ITEMS
>> Start

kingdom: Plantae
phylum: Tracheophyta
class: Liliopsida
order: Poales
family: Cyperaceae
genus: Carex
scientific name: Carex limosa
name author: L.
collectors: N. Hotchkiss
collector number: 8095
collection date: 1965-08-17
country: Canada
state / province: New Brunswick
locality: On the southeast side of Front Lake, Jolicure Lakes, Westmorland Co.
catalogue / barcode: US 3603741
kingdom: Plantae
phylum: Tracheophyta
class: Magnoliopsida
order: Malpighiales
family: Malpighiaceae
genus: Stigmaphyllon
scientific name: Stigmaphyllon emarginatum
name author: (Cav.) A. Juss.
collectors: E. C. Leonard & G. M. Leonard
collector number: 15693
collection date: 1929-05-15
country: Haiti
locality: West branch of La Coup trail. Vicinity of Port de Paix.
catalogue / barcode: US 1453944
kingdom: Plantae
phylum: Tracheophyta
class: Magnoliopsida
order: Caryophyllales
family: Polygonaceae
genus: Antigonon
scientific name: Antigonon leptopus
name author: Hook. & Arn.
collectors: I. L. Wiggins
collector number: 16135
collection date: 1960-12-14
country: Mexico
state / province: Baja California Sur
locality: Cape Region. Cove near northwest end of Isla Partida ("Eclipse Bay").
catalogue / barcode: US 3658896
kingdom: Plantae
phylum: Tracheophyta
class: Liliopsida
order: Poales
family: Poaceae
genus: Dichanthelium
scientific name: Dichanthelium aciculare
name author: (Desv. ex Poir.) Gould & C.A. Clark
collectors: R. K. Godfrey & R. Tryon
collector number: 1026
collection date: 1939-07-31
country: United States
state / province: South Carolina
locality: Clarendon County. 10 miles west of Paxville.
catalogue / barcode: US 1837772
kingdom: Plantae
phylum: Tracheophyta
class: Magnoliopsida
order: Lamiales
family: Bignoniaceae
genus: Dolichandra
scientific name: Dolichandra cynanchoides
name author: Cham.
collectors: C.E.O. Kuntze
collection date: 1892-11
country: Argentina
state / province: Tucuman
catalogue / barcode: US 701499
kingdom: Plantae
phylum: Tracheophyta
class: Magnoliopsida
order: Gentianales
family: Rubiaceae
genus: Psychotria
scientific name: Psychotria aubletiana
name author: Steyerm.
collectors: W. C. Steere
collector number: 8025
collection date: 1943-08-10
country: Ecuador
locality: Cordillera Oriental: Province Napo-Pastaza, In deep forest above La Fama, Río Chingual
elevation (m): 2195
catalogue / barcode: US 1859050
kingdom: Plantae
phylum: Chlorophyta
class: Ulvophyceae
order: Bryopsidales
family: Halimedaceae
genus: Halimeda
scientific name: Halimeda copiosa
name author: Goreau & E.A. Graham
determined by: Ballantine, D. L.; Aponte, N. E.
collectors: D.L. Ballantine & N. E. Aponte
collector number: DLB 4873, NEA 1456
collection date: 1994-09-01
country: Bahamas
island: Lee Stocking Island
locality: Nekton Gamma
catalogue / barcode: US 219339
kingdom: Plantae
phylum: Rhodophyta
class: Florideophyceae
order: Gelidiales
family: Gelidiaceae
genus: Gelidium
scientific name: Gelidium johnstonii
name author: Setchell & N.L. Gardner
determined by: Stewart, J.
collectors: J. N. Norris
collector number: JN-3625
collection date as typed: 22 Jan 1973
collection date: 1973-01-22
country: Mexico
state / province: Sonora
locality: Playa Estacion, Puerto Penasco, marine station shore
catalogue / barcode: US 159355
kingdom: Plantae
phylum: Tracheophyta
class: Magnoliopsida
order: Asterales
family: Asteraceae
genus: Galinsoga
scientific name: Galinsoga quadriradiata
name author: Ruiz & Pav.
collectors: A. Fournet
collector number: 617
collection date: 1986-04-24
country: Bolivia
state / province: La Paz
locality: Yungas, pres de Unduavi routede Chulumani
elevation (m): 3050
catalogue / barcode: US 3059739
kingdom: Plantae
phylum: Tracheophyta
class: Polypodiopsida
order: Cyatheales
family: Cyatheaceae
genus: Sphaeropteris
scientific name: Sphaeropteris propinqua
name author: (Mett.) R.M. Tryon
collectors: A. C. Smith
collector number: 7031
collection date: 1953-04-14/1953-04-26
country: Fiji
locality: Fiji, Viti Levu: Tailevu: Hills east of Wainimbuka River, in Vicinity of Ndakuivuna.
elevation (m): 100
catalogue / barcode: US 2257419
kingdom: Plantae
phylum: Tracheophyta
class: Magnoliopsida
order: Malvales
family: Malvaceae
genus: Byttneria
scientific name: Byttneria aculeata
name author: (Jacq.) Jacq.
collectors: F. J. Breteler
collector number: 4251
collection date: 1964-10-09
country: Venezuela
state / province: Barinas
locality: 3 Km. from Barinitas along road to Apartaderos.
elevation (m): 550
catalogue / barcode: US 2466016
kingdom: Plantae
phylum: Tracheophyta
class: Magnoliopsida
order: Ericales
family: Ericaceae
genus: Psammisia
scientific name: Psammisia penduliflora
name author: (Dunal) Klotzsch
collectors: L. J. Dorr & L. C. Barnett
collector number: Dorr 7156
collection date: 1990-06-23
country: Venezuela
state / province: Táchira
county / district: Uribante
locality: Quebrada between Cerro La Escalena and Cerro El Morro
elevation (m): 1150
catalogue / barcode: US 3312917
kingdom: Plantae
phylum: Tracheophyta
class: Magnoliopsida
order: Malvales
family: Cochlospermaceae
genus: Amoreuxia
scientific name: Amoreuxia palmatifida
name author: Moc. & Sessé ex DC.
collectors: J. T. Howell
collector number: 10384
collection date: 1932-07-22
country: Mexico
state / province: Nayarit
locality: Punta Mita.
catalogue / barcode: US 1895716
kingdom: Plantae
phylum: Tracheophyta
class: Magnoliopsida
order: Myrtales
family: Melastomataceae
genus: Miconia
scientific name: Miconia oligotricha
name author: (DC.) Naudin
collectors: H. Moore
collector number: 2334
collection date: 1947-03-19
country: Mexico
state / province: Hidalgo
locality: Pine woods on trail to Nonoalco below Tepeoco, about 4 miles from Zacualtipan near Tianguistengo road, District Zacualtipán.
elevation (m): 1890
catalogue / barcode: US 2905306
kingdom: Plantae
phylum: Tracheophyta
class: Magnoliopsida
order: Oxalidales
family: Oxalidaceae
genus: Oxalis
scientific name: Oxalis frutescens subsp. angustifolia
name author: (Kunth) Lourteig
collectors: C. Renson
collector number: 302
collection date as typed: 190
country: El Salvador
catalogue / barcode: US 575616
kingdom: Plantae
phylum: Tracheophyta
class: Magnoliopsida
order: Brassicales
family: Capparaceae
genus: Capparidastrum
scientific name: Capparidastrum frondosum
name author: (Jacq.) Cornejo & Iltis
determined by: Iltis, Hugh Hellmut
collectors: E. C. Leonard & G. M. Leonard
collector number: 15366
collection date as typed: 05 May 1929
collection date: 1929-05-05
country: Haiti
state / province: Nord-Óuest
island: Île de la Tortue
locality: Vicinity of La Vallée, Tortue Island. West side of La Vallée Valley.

>> End

Count the lines in the records above that contain the word "typed", treating uppercase and lowercase as different, and give only the number.

SOLUTION TO THIS EXERCISE
3